Ten months into football club ownership and the question that comes up with most frequency is: “Are you enjoying it?” Normally this would be a straightforward question to answer and yet it struck me as surprisingly difficult until I had the time to think properly about it.
Football is both of and for our communities, holds up a mirror to our society and gives us a unique window into human behaviour and psychology. On occasion it offers a powerful metaphor for the things in life worth striving for and an opportunity to be part of what Jon Yates, in his book Fractured, calls the “common life”: moments of shared experience that are not dependent on class, education, race or any other variable but become the moments that allow us to see beyond the boundaries and prejudices that our politics are often reinforcing. Football has the ability to remind us of our collective power and the sense of community.
But when I am asked whether I am enjoying the experience of football ownership, the short answer is “no”, in part because of the lack of rationality in the game. It’s not enjoyable on a day-to-day basis but neither should it be. In the same way that some people have an obsession with “happiness” or “success” as a goal in life, consistent enjoyment is unattainable and undesirable as a permanent state. As Viktor Frankl stated in his seminal work, Man’s Search For Meaning: “Don’t aim at success – the more you aim at it and make it a target, the more you are going to miss it. For success, like happiness, cannot be pursued; it must ensue.”
The last 10 months have been a massive opportunity to learn, to connect, to be challenged and to be part of a community’s story that is bigger than our own. The moments of joy are rare, but intense.
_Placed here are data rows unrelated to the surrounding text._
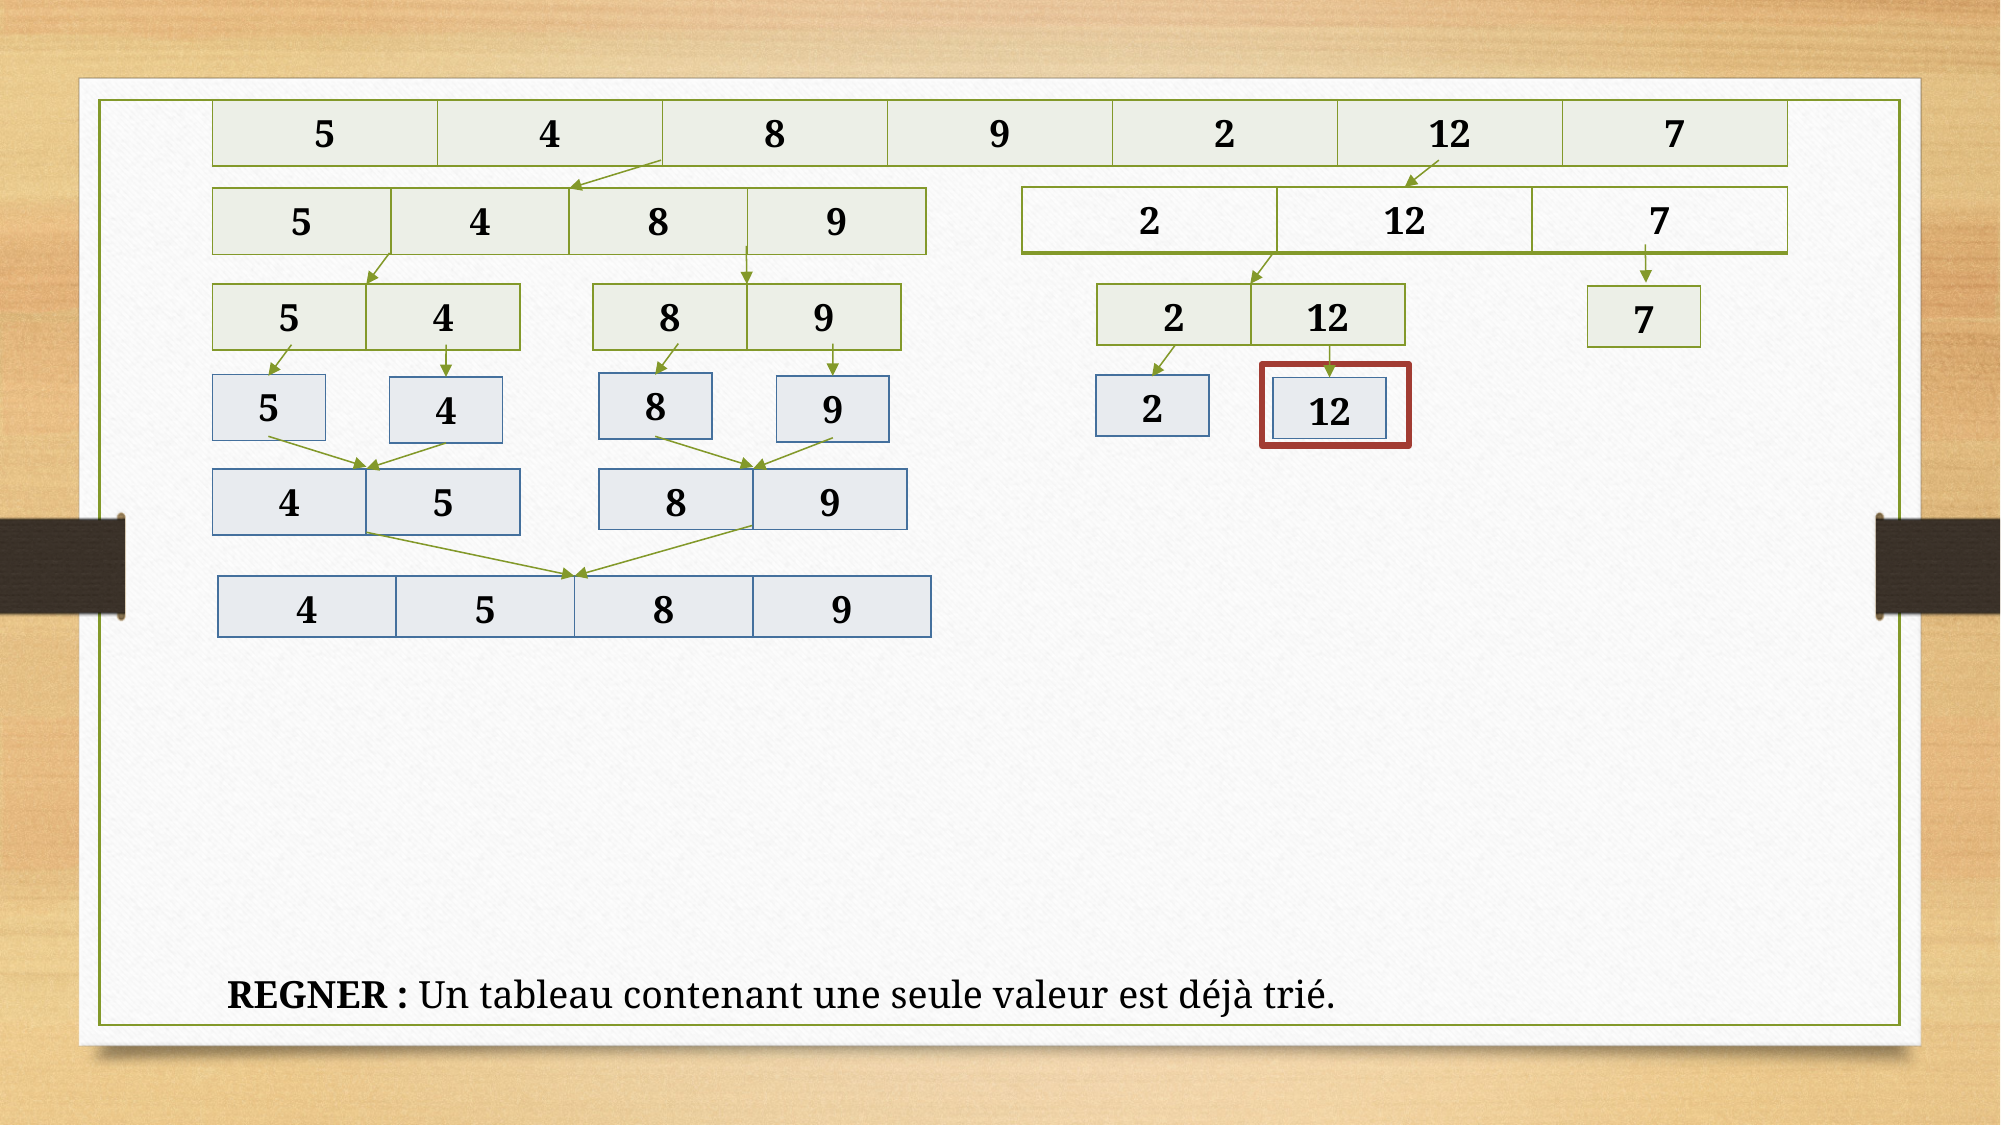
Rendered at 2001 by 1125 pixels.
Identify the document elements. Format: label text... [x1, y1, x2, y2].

table_header 2 [1097, 376, 1208, 435]
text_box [568, 159, 662, 189]
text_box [366, 252, 390, 285]
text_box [268, 436, 367, 467]
table_header 9 [754, 470, 906, 529]
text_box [752, 437, 834, 469]
table_header 5 [397, 577, 574, 636]
table_header 5 [213, 101, 437, 165]
table_header 9 [748, 285, 900, 349]
table_header 5 [213, 285, 365, 349]
table_header 9 [777, 377, 888, 441]
text_box [1261, 364, 1409, 446]
table_header 7 [1533, 188, 1787, 251]
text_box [1250, 252, 1274, 284]
table_header 8 [600, 470, 752, 525]
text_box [366, 437, 447, 469]
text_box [654, 436, 754, 467]
table_header 2 [1098, 285, 1250, 344]
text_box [366, 531, 574, 577]
text_box REGNER : Un tableau contenant une seule valeur est déjà trié. [212, 918, 1845, 1024]
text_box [1404, 159, 1440, 187]
table_header 12 [1252, 285, 1404, 344]
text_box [1151, 345, 1176, 377]
table_header 4 [367, 285, 519, 349]
table_header 2 [1113, 101, 1337, 165]
table_header 9 [754, 577, 930, 636]
table_header 9 [748, 189, 925, 254]
table_header 5 [213, 189, 390, 254]
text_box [574, 525, 753, 577]
table_header 4 [438, 101, 662, 165]
table_header 7 [1563, 101, 1787, 165]
table_header 8 [570, 189, 747, 254]
table_header 4 [213, 470, 365, 534]
table_header 12 [1274, 378, 1385, 438]
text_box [654, 343, 679, 375]
table_header 2 [1023, 188, 1276, 251]
table_header 8 [575, 577, 752, 636]
table_header 7 [1588, 287, 1700, 346]
table_header 12 [1338, 101, 1562, 165]
table_header 8 [594, 285, 746, 349]
table_header 4 [219, 577, 395, 636]
table_header 5 [367, 470, 519, 531]
picture [0, 0, 2001, 1125]
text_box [268, 344, 292, 377]
table_header 12 [1278, 188, 1531, 251]
table_header 9 [888, 101, 1112, 165]
table_header 5 [213, 375, 325, 440]
table_header 8 [663, 101, 887, 165]
table_header 4 [392, 189, 568, 254]
table_header 8 [600, 374, 711, 438]
table_header 4 [390, 378, 502, 442]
Jordan Maguire-Drew’s last-minute equaliser against Halifax, John McAtee’s absolute peach of a volley against Altrincham later in January, Gavan Holohan’s perfect first goal for the club versus Chesterfield earlier this month.
The intensity and frequency of these emotions often hijack our rationality and undermine our long-term thinking, the parts of our brain that are underdeveloped compared with our emotional, intuitive brains. In this way, the game offers an important way to think about the biases, our search for certainty and the place for our emotions in decision-making.
We know much more about decision-making from recent advances in evolutionary biology and modern psychology. I really like the analogy by the social psychologist Jonathan Haidt, who stated that our rational mind is like a rider on the back of an elephant, where the elephant represents our emotions and intuitions and the rider represents our rational thought. When you lose 1-0 at home, that runaway elephant insists we sack the manager, while the rider tries to hold on and whispers in the elephant’s ear that we worked hard, played well and there’s always next week.
At Grimsby we had the best start to the season since 1982 and then, from late October, we went 11 games with only one win. “Attribution bias” is falsely crediting capabilities retrospectively to actions. It assumes that when you are winning you are skilful and capable but as soon as you start losing you suddenly become a failure and you are talentless. The attribution of talent and then its inverse in such a short space of time clearly makes no sense, particularly for people who have years of experience in the game. When we looked at the differences in performances between 10-game blocks of the season there was not a lot of difference in work rate and goal chances. We lost most games by a single goal and failed to score.
Whether we choose to admit it or not, luck and chance play a more significant role in our lives and we often underestimate their impact. Yet, in the space of 90 minutes of play it should be clear to anyone who has ever watched a game that there are multiple possible worlds that play out differently if a player is not injured, if a decision goes a different way or if a goal goes in rather than a ball hit the post. It is a constant reminder of the fragility of reality that small changes in variables can affect massive differences in outcome.
Alongside the acknowledgment of the multiplicity of life we need more empathy and perspective. I normally sit high in our largest stand and watch the game from a vantage point where you can see the whole game’s mathematical possibilities – all of the spaces and options available at all times to all players. The following week I was on the opposite side of our ground, five rows back, almost pitch level, experiencing the game close to as a manager would see it. The difference was staggering. Closer to the action there was a much more singular view of the play and I felt much more empathy for the players and staff because your perspective dictates the amount of actual space you can see rather than possible options. We hardly ever think of what the manager, player or – dare I say it – referee is actually seeing rather than all of the options we can see in a stadium or on TV. Perspective is everything and yet we hardly ever consider that.
In football and in life, when emotions are high it’s hard to detach from our passion and engage rationally. It’s even harder to have empathy for those actually in the game observed from high in the stands. Ten months in and it seems clear that if we want to build something that will last then ownership requires a more rational element to match the emotion that the game generates. I also believe we need to think about our individual perspective and have more empathy for those around us. If we can do that, maybe we could all enjoy the game a bit more.